Sleman, Pos Jateng Hasil riset bertajuk Penipuan Digital di Indonesia: Modus, Medium, dan Rekomendasi yang dilakukan Center of Digital Society (CfDS) Universitas Gadjah Mada (UGM) menemukan bahwa 66,6% masyarakat di Indonesia menjadi korban penipuan digital. Modus penipuan dengan korban paling banyak adalah penipuan berkedok hadiah (36,9%), pengiriman tautan yang berisi malware atau virus (33,8%), penipuan jual-beli (29,4%), situs web/aplikasi palsu (27,4%), dan penipuan berkedok krisis keluarga (26,5%).

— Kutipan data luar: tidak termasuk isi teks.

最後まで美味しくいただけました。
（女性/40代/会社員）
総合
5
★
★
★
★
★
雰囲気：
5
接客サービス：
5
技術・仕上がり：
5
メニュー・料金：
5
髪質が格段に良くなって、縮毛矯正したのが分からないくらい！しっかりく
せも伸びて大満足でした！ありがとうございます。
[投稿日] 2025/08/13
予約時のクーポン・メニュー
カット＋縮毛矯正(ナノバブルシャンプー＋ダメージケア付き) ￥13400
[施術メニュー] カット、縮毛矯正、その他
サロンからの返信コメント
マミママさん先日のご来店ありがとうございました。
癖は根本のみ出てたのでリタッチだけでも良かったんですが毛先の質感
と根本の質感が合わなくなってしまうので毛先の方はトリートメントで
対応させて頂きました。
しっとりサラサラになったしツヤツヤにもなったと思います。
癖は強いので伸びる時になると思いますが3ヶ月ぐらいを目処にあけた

Menyikapi temuan tersebut, Ketua Tim Peneliti CfDS UGM, Novi Kurnia mengatakan, pihaknya mendukung Kementerian Komunikasi dan Informatika (Kemenkominfo) membentuk satuan tugas (Satgas) kolaboratif untuk mencegah dan menangani kasus penipuan di digital.

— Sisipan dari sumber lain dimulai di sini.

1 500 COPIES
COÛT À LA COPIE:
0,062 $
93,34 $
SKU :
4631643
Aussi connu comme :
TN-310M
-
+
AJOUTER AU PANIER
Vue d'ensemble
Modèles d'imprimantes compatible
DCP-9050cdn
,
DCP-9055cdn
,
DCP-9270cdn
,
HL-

Berdasarkan penelitian, masih banyak responden yang mengaku kesulitan dalam melaporkan kasus penipuan digital. Saya setuju jika Kemenkominfo membentuk Satgas kolaboratif yang mampu melakukan upaya pencegahan dan penanganan, paparnya dalam talkshow Penipuan Digital di Indonesia: Modus, Medium, dan Rekomendasi, Rabu (24/8).
Penelitian yang dilakukan dengan melibatkan 1.700 responden yang berasal dari 34 provinsi di Indonesia tersebut, juga mengungkap medium komunikasi yang paling banyak digunakan dalam penipuan adalah jaringan seluler (SMS/telepon) (64,1%), yang sifatnya sangat mudah, murah, dan merupakan fitur mendasar pada telepon seluler sehingga jangkauannya bisa sangat luas. Medium terbanyak selanjutnya adalah media sosial (12,3%), aplikasi chat (9,1%), situs web (8,9%), dan email (3,8%).
Novi menambahkan, upaya pencegahan dan penanganan penipuan digital yang paling banyak direkomendasikan dari para responden adalah peningkatan sistem keamanan dan perlindungan data pribadi (98%), serta kepastian hukum bagi penanganan penipuan digital (97,7%).